Photo credit: Matthew Wong-Pack (2T0)
The University of Toronto’s MD Program welcomed its first class taking part in the new Foundations Curriculum on August 29, 2016. No time was wasted as we gathered into small groups on the afternoon of day one to take on our very first virtual patient case. Case-based learning (CBL) sessions are one of several newly introduced components to the curriculum which allow students the opportunity to develop and refine a skill essential to the practice of 21st century medicine: the ability to participate in and work as a team.
What else is needed for a productive team? Good communication skills.
Throwing us into the deep end, our Integrated Clinical Experience (ICE) course component put these skills into effect in week one by having us practice the way we introduce ourselves to patients in week one and hold a conversation with a standardized patient by week two.
In a survey conducted to capture the initial impressions of medical students towards the Foundations Curriculum, a common theme emerged: “one major strengh is that the content throughout the week is very diverse,” writes one respondent.

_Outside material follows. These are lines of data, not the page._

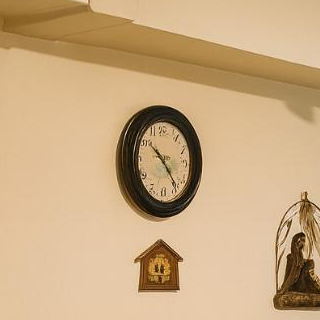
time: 10:23
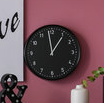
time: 12:58
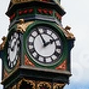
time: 1:55
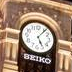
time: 5:06
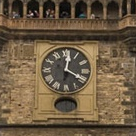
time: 12:19
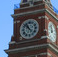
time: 10:52
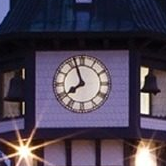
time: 7:56
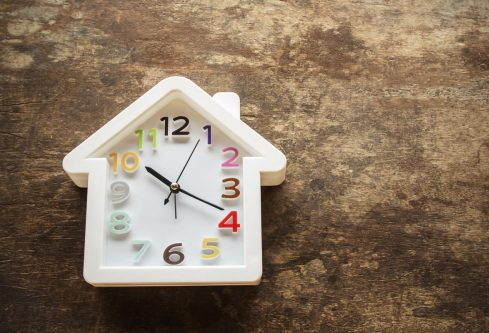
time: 10:19
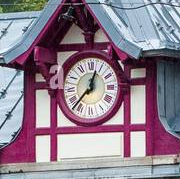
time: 12:37
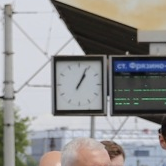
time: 1:04
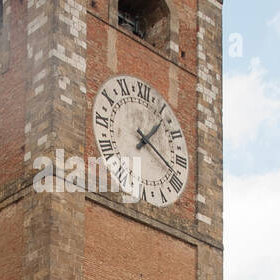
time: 1:18
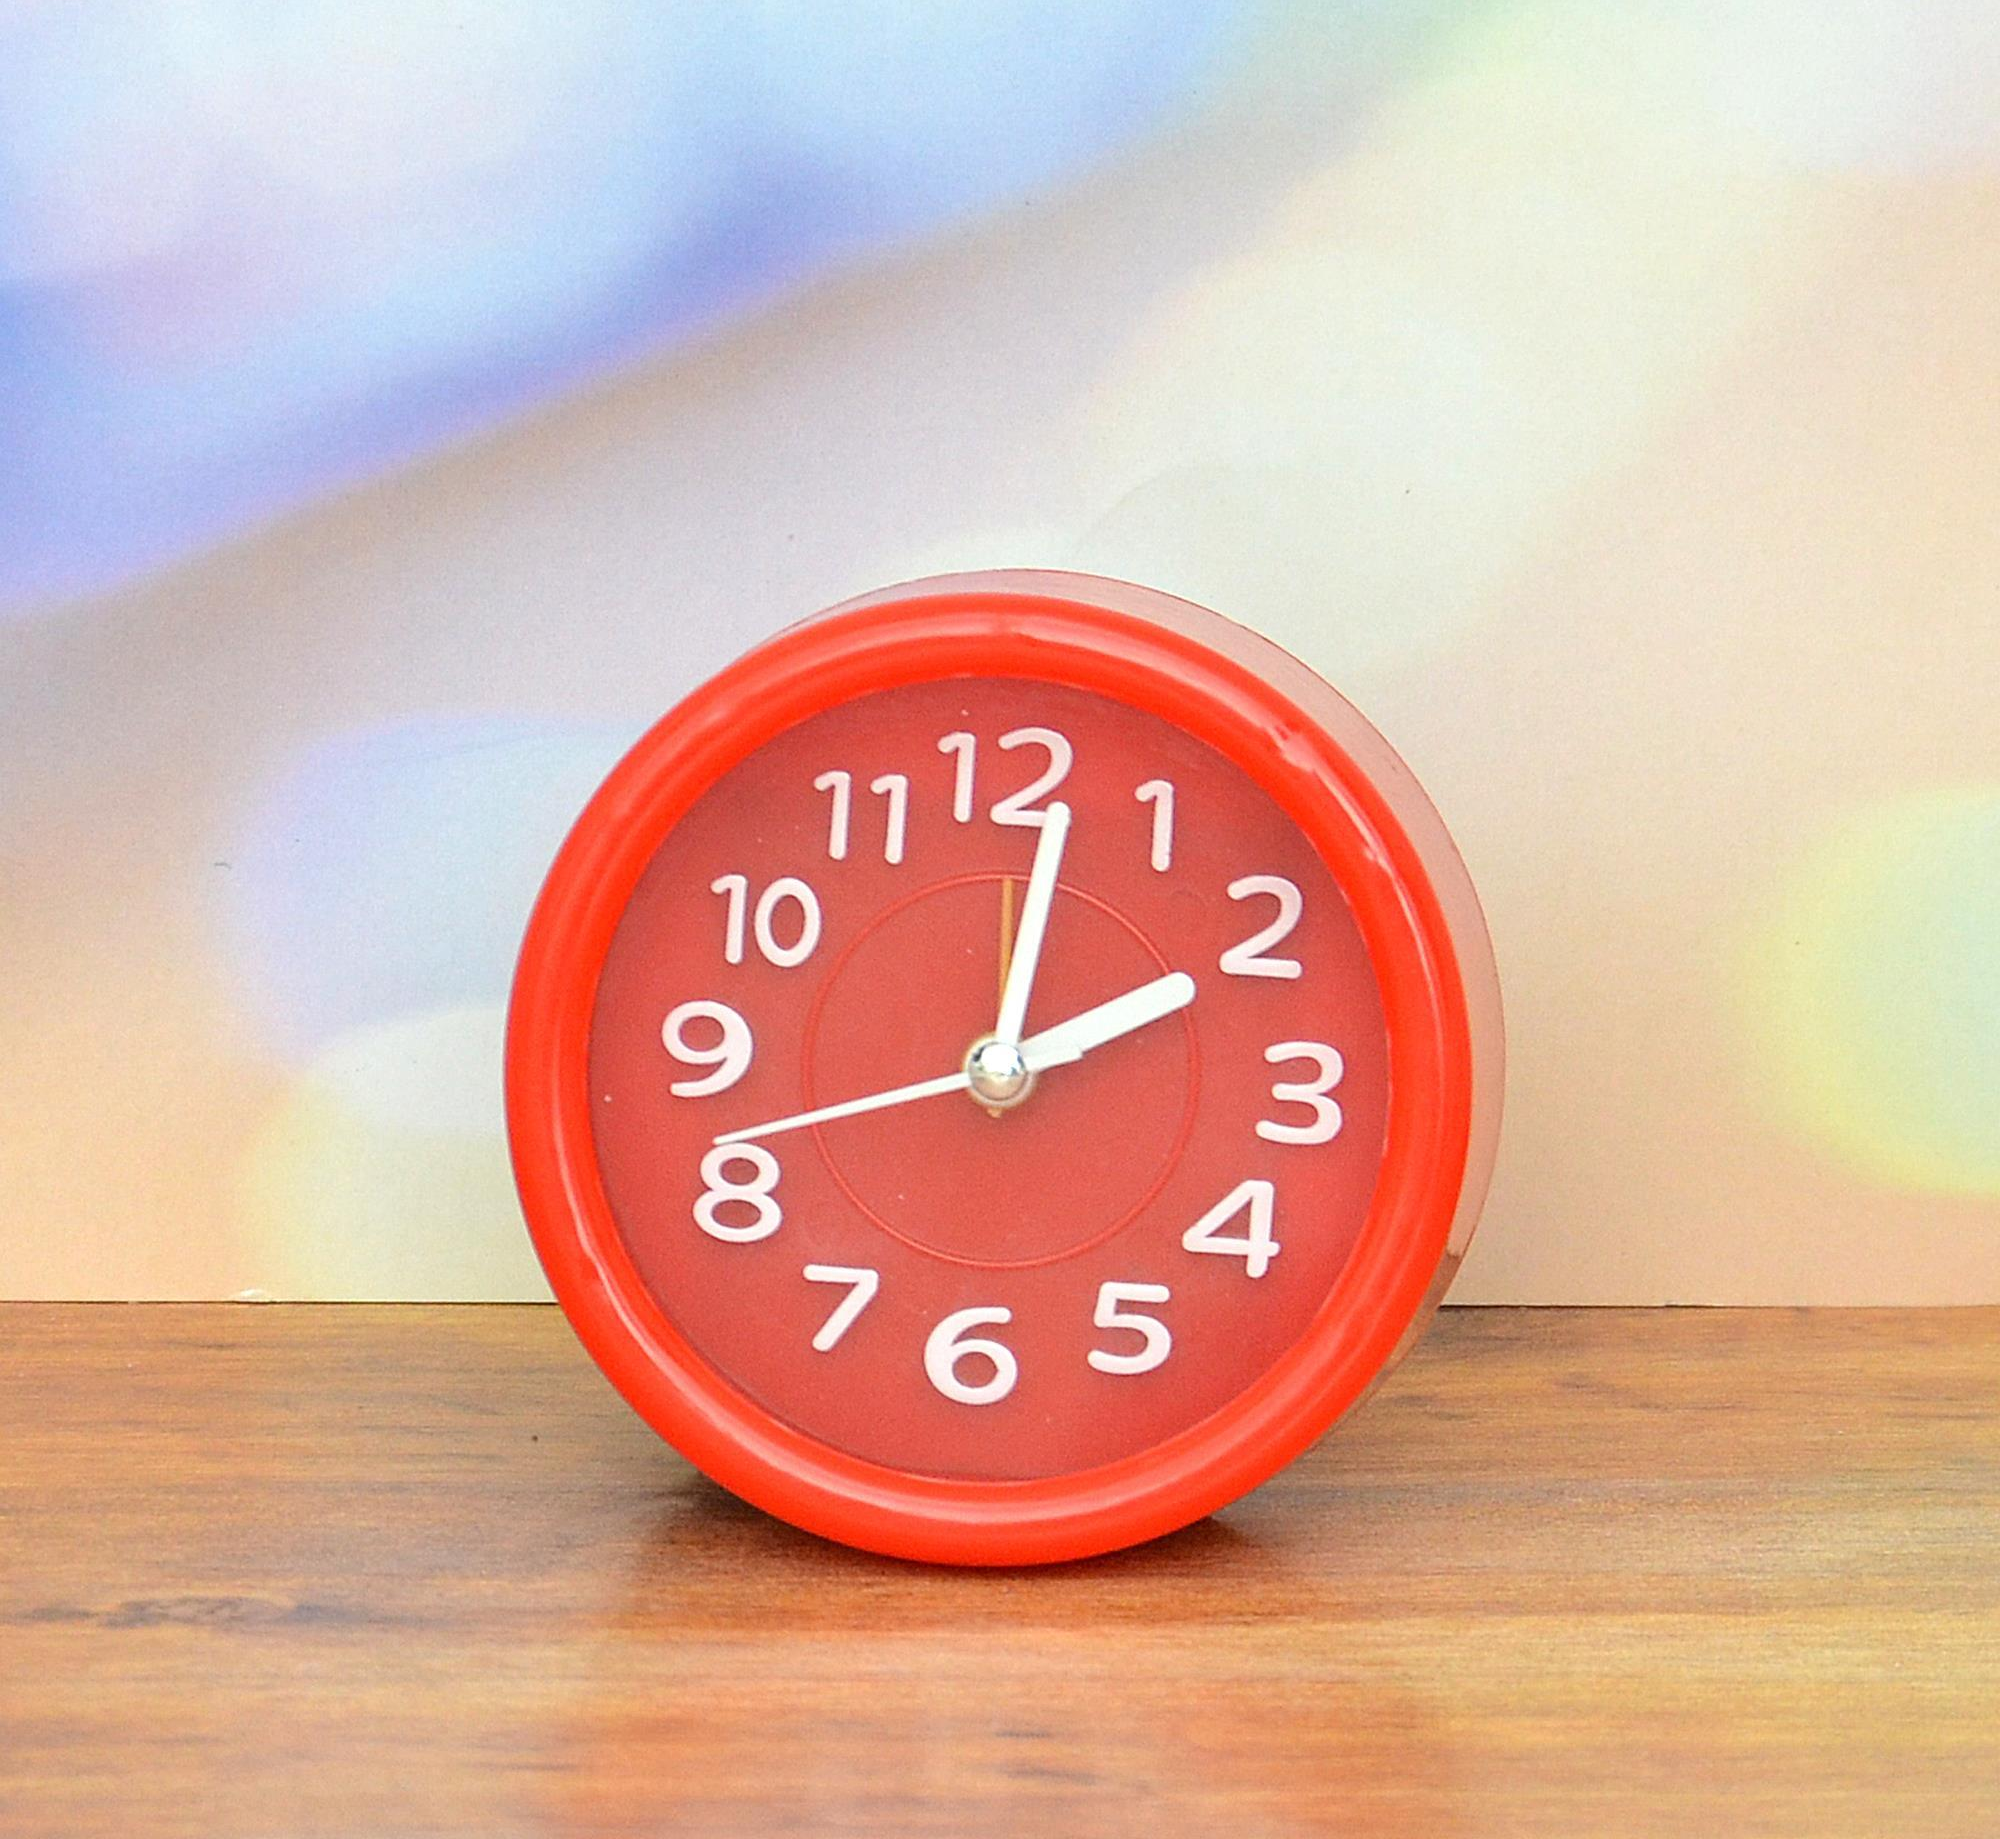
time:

A strategy that has made time for diverse content is the assignment of pre-week material. Electronic modules, videos and readings encourage independent learning and allow students to work at their own pace in order to prepare for the week’s reinforcing lectures. Although students generally agree that the content has been intellectually stimulating, the new mode of learning has received mixed results as “it seems very technology/computer oriented, which speaks to some people, but definitely not all.” In particular, the move towards lecture-free anatomy learning has been seen by several students, particularly those without an anatomy background, as challenging.
Students have found the trend toward conducting low-stakes tests on a frequent basis a great success, rather than relying on high-stakes final exams that have been shown to encourage a bingeing and purging of information by students. One respondent commented that “it is truly more effective to have constant small testing – this does help me keep on top of the material and follow the flow of information.”
The change perhaps acknowledged most by students has been the incorporation of a full day of unscheduled time in the middle of the week. For now, students report studying, catching up on sleep, or catching up on life to occupy their Wednesdays, but the majority anticipate that this time will be devoted to extra-curricular activities and clinical shadowing activities in the near future.
This student experience article expresses the views of first year MD Program student Alexandra Majerski and is not meant to be representative of the entire student experience, nor represent the MD Program.